What alternatives can a small business owner consider? Two elements need to be considered: Which of these pivots can increase the revenues generated by your business and which option carries the most reasonable risk. You do this by running a variety of cash-flow analyses based on assumptions for each pivot change. Focus on your offerings – your pivot might be based on “less is more.” Instead of adding more products or service offerings, reduce what you are offering. Narrowing your offerings to the most profitable and obtaining higher conversion rate by targeting your customers more effectively.
Modify the expense model of your business. How can you re-create the expense side you’re your business, namely, can you manage your business with less travel or less people? Did using distance communications allow personnel still working do more with less?

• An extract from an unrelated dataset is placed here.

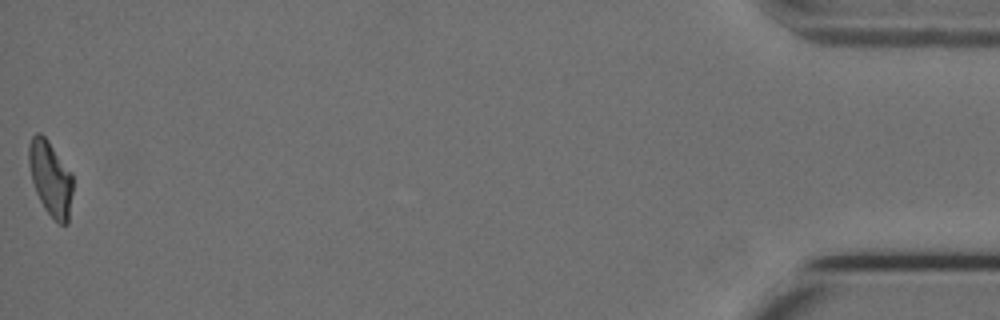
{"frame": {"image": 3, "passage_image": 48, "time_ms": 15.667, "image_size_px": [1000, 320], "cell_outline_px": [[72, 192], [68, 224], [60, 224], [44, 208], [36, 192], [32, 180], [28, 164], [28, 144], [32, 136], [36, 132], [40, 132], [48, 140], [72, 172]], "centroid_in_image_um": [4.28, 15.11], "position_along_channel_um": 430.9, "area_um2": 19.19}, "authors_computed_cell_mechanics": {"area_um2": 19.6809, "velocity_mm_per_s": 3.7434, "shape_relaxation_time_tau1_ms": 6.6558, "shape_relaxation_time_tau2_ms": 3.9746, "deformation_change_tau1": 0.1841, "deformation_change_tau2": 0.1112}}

Can you reduce the expense side of your model? This means reevaluating your resources. What does it really take to operate the business? Maybe the pivoting answer is in restructuring your business.
Evaluate customer need and find one that you are not currently meeting. Your customer base may be the same, but their needs have changed over the past two years of the pandemic. What else can you offer them to meet their needs differently? It might mean adding products or services, or making your business a one-stop, when before the pandemic, customers were willing to make multiple stops. Consider creating a sub-brand. Can you subdivide your business to offer a sub-brand targeting on a different market segment? The pivot doesn’t have to monumental. It can be a small change that allows you to operate more profitably in a changed business climate.

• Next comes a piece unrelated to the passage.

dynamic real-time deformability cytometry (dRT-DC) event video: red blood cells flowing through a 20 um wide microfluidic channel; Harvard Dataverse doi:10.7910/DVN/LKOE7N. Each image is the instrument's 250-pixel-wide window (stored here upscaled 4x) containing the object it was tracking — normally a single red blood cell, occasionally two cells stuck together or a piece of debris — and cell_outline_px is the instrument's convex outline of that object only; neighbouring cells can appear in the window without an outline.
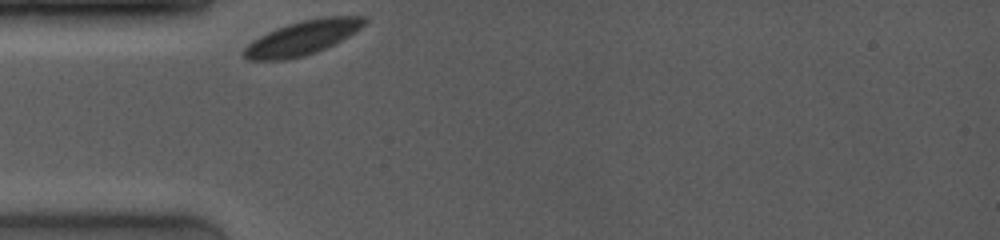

Evaluate your current resources. What are the skills and expertise of your staff? You may have to reduce your staff and hire those with different skills or even add staff to fulfill a pivoting strategy of new products, services or sub-branding. You also might be able to reach out to your suppliers, strategic partners and even customers to leverage their resources to support your pivot. Once you have figured out the NEW direction, then align the rest of your business plan to support that change in direction. Research is the key. Talk to your customers, hold panels of customers using Zoom to address how you will be serving their needs in the future. You need to update your business model plan since every single element in your business will be affected by your pivot. Create a new business name or brand; get new businesses licenses or EIN; acquire new space in which to operate; lay off or hire staff; train your staff to deliver your product or service differently; sell off your old products, supplies or inventory; sell your old equipment or reuse it in your new model; develop new partnerships with suppliers and manufacturers; and engage outside services such as accounting, marketing or website management.
The last suggestion in pivoting is to communicate what you are doing. Being transparent with your customers and marketing, in general, will enable you retain current customer loyalty and attract new buyers.